The Financial Express

How to break the deadlock

How to break the deadlock

We haven't seen, of late, any major scientific innovation, including curable medicines and not excluding vaccines, for deadly coronavirus. The situation created by the pandemic is new to an entire generation but not the system, which mostly fails to deliver them required services and has made them somewhat depressed by this time.

We were already living not in a world where rules of the game would be changed for those who want to see the widening disparity is arrested. Neither have the recent political orders in most nations been transformed in order to stop peoples' isolation from the governance process.

So, the crisis itself has been such a deadlock that most people are not finding any common solution to the challenges - defining and returning to a normal life and getting new ways to resume activities relating to business, education, recreation and altruism. In Bangladesh, we've rather witnessed some struggles in the health sector and hardly any innovation for economic recovery meant particularly for the common people.

That does not mean productive activities have come to a halt. While there are desperate efforts by a few groups of people to save their industry, career or livelihoods, money is flowing to only, say, technology companies, and food, medicine and emergency suppliers. In other words, most people are being deprived of money that normally comes to their pockets. Thus this deadlock entails disparity, widened further by the impacts of the Covid-19 pandemic.

Just four Americans - Jeff Bezos, Bill Gates, Mark Zuckerberg and Elon Musk - have a combined wealth of more than $500 billion, much higher than the latest gross domestic product (GDP) of Bangladesh, a country of 165 million population!

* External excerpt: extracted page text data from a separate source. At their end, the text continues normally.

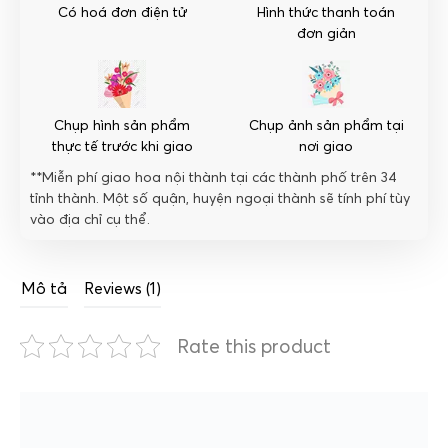
Có hoá đơn điện tử
Hình thức thanh toán
đơn giản
Chụp hình sản phẩm
Chụp ảnh sản phẩm tại
thực tế trước khi giao
nơi giao
**Miễn phí giao hoa nội thành tại các thành phố trên 34
tỉnh thành. Một số quận, huyện ngoại thành sẽ tính phí tùy
vào địa chỉ cụ thể.
Mô tả
Reviews (1)
Rate this product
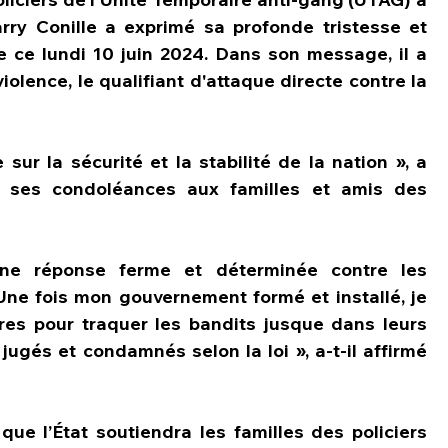
rry Conille a exprimé sa profonde tristesse et 
 ce lundi 10 juin 2024. Dans son message, il a 
ence, le qualifiant d'attaque directe contre la 
sur la sécurité et la stabilité de la nation », a 
t ses condoléances aux familles et amis des 
ne réponse ferme et déterminée contre les 
Une fois mon gouvernement formé et installé, je 
res pour traquer les bandits jusque dans leurs 
jugés et condamnés selon la loi », a-t-il affirmé 
ue l’État soutiendra les familles des policiers 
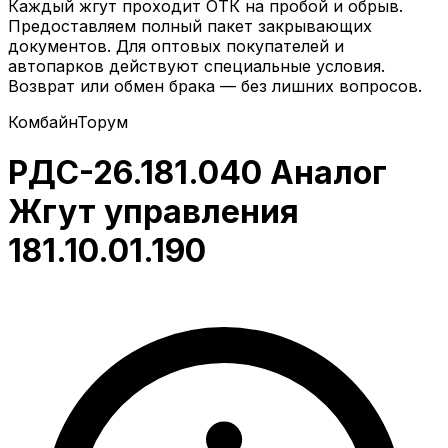
Каждый жгут проходит ОТК на пробой и обрыв.
Предоставляем полный пакет закрывающих
документов. Для оптовых покупателей и
автопарков действуют специальные условия.
Возврат или обмен брака — без лишних вопросов.
Комбайн
Торум
РДС-26.181.040 Аналог
Жгут управления
181.10.01.190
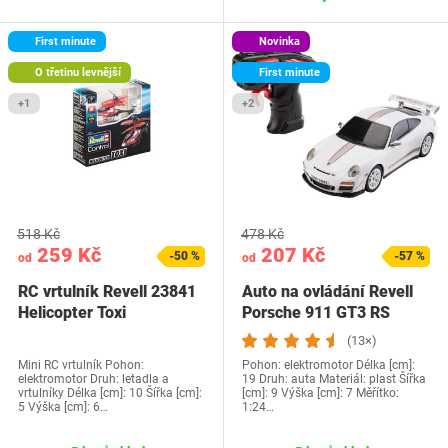
First minute
Novinka
O třetinu levnější
First minute
+1
+2
518 Kč
478 Kč
259 Kč
207 Kč
-50 %
-57 %
od
od
RC vrtulník Revell 23841
Auto na ovládání Revell
Helicopter Toxi
Porsche 911 GT3 RS
(13×)
Mini RC vrtulník Pohon:
Pohon: elektromotor Délka [cm]:
elektromotor Druh: letadla a
19 Druh: auta Materiál: plast Šířka
vrtulníky Délka [cm]: 10 Šířka [cm]:
[cm]: 9 Výška [cm]: 7 Měřítko:
5 Výška [cm]: 6…
1:24…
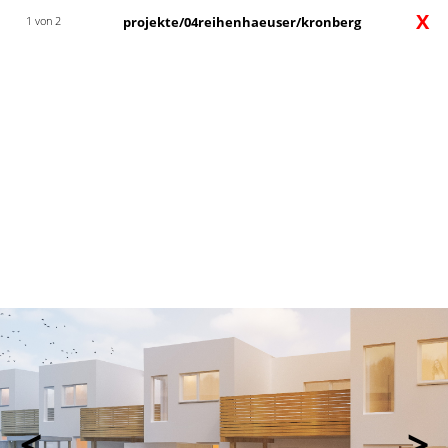
X
1 von 2
projekte/04reihenhaeuser/kronberg
<
>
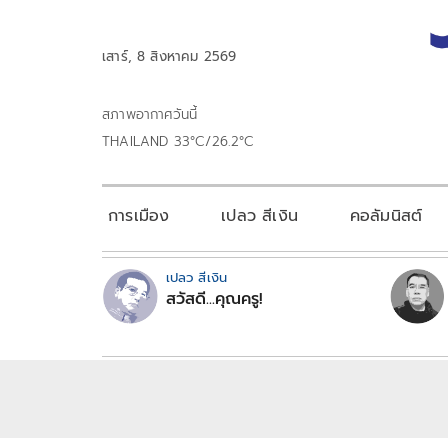
เสาร์, 8 สิงหาคม 2569
สภาพอากาศวันนี้
THAILAND 33°C/26.2°C
การเมือง
เปลว สีเงิน
คอลัมนิสต์
เปลว สีเงิน
สวัสดี...คุณครู!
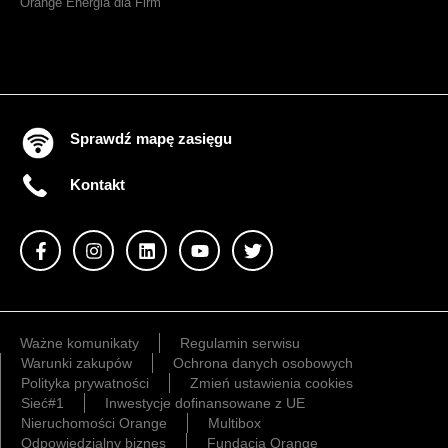
Orange Energia dla Firm
Sprawdź mapę zasięgu
Kontakt
Ważne komunikaty
Regulamin serwisu
Warunki zakupów
Ochrona danych osobowych
Polityka prywatności
Zmień ustawienia cookies
Sieć#1
Inwestycje dofinansowane z UE
Nieruchomości Orange
Multibox
Odpowiedzialny biznes
Fundacja Orange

Development economist from the same country, Jeffrey Sachs, termed this "absolutely inappropriate in a world where we have so much misery and suffering".

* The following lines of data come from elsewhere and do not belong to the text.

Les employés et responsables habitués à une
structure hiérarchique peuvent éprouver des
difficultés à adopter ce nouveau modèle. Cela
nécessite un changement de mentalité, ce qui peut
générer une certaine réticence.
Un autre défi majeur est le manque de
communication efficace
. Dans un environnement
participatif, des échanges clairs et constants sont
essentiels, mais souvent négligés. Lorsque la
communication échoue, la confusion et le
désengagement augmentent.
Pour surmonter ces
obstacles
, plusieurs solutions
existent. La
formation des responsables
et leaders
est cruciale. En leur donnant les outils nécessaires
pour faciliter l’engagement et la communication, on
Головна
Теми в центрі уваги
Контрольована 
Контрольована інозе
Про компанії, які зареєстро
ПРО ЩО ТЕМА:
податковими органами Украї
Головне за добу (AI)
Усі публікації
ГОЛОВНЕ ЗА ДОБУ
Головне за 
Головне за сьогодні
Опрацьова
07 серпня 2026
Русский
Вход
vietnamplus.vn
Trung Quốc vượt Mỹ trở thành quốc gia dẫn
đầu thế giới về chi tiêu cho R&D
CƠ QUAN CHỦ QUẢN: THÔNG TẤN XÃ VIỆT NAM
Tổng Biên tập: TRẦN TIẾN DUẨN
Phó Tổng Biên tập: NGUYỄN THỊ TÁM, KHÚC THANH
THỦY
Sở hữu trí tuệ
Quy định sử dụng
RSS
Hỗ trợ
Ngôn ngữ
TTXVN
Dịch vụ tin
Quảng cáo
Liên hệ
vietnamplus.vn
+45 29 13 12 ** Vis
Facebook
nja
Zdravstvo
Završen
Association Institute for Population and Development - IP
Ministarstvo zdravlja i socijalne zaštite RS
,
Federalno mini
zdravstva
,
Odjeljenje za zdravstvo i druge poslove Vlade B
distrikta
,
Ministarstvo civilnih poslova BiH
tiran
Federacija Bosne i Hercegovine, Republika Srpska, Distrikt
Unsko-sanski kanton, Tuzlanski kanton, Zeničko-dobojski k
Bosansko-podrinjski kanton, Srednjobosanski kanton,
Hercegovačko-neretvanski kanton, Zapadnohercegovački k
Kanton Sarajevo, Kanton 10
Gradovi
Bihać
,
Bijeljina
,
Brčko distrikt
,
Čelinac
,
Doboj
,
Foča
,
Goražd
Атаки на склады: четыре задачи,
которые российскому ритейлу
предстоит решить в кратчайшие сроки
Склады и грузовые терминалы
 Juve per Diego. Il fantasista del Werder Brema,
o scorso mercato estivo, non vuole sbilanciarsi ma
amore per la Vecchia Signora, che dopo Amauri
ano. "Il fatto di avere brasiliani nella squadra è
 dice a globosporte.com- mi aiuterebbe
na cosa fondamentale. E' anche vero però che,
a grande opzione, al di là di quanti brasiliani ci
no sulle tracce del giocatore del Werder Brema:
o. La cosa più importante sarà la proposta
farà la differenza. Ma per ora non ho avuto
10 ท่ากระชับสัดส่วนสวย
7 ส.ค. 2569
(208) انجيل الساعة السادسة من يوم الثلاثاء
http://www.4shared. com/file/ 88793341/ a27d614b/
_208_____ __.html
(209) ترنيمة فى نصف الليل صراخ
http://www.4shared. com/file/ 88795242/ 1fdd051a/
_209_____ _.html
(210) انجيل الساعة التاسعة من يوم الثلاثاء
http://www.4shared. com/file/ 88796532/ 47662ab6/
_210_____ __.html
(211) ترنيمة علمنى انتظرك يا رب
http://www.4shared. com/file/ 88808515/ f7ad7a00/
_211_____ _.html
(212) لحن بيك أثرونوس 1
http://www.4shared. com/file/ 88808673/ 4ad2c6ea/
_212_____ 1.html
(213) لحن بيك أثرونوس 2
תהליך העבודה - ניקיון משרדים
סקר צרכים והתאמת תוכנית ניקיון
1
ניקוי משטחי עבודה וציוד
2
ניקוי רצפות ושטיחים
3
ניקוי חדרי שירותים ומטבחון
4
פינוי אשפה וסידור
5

Countries like Canada and Germany have offered their citizens supports through stimulus packages that not only gave lifeline but also scope to act for overcoming the effects of the crisis. In our case, it's a challenge of keeping a big number only engaged in economic activities. At the micro-level, it's a challenge of getting an opportunity for individuals to work.

In any discriminatory system, it's a mountainous task to turn the challenge into an opportunity. None other than the beneficiaries want an unjust society where generations perish failing to grow.

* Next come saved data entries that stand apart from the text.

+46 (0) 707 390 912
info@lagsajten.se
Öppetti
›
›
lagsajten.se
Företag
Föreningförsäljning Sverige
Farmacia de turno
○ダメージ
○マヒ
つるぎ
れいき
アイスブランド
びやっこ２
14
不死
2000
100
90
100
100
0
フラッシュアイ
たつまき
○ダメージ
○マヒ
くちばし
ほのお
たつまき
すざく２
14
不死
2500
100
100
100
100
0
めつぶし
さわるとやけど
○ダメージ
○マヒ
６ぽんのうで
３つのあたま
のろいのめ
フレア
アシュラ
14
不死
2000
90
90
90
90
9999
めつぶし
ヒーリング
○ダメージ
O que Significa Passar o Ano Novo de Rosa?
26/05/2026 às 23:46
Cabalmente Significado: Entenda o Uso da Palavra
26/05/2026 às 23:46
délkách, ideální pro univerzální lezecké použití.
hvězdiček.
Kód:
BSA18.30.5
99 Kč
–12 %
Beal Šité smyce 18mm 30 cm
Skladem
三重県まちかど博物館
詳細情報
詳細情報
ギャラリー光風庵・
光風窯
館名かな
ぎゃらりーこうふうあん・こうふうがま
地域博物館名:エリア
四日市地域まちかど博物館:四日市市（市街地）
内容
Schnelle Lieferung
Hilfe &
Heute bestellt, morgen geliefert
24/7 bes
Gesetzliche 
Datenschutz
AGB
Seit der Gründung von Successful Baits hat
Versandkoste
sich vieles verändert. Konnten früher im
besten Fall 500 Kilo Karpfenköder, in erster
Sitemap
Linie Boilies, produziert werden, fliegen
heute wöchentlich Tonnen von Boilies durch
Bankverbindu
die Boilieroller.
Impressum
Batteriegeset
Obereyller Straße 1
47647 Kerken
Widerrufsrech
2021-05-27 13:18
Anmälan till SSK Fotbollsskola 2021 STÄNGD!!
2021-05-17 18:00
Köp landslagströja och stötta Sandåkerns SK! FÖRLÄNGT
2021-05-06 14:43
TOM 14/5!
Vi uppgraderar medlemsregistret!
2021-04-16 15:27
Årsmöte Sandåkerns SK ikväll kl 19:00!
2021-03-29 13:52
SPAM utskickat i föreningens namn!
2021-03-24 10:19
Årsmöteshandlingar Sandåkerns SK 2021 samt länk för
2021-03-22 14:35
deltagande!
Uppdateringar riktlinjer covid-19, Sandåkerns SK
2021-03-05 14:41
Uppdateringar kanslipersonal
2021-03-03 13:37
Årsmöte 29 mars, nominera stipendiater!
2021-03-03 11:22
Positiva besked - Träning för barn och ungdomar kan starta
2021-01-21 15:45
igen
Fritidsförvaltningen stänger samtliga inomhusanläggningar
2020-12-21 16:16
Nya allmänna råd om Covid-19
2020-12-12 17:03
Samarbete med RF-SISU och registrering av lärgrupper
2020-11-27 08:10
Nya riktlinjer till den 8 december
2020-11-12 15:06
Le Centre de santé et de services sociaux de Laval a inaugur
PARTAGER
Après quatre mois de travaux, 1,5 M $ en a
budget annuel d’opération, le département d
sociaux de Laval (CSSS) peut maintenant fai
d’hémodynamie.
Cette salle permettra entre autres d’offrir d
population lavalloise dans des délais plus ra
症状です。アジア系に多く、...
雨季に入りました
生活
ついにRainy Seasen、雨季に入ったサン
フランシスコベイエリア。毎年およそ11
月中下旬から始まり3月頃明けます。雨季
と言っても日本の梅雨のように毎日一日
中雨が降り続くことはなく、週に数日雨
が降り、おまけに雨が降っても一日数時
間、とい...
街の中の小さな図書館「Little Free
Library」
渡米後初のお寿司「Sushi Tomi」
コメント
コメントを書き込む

Also true is the fact that had there been absolute justice, people might not have taken serious drives for acquiring wealth and knowledge. However, doing injustice can be neither an excuse for exploitation nor even incentive for economic development. Still, doing nothing for the suffering millions is tantamount to a crime against humanity.

The post-pandemic situation may become an economic pandemic unless innovative steps are taken or at least urgency of exploring new ideas is felt. For survival and creating optimism for the surviving generations and the posterity, initiatives for bringing changes can show the path of salvation.

In a densely populated country full of youths, like Bangladesh, the solution lies in promotion of hundreds of thousands of initiatives for breaking the barriers to development and thus build connect lives and society. Many medium-sized enterprises and millions of micro enterprises can accommodate entrepreneurial ideas and aspirations of the generation of people who are waiting to enter the job market.

The crisis arising out of the pandemic has created the compulsion for all to think differently and an atmosphere to believe what people could not believe only a year ago. If people's initiatives to pursue their dreams are collectively supported under the aegis of the state, a new journey is possible with a well-directed roadmap.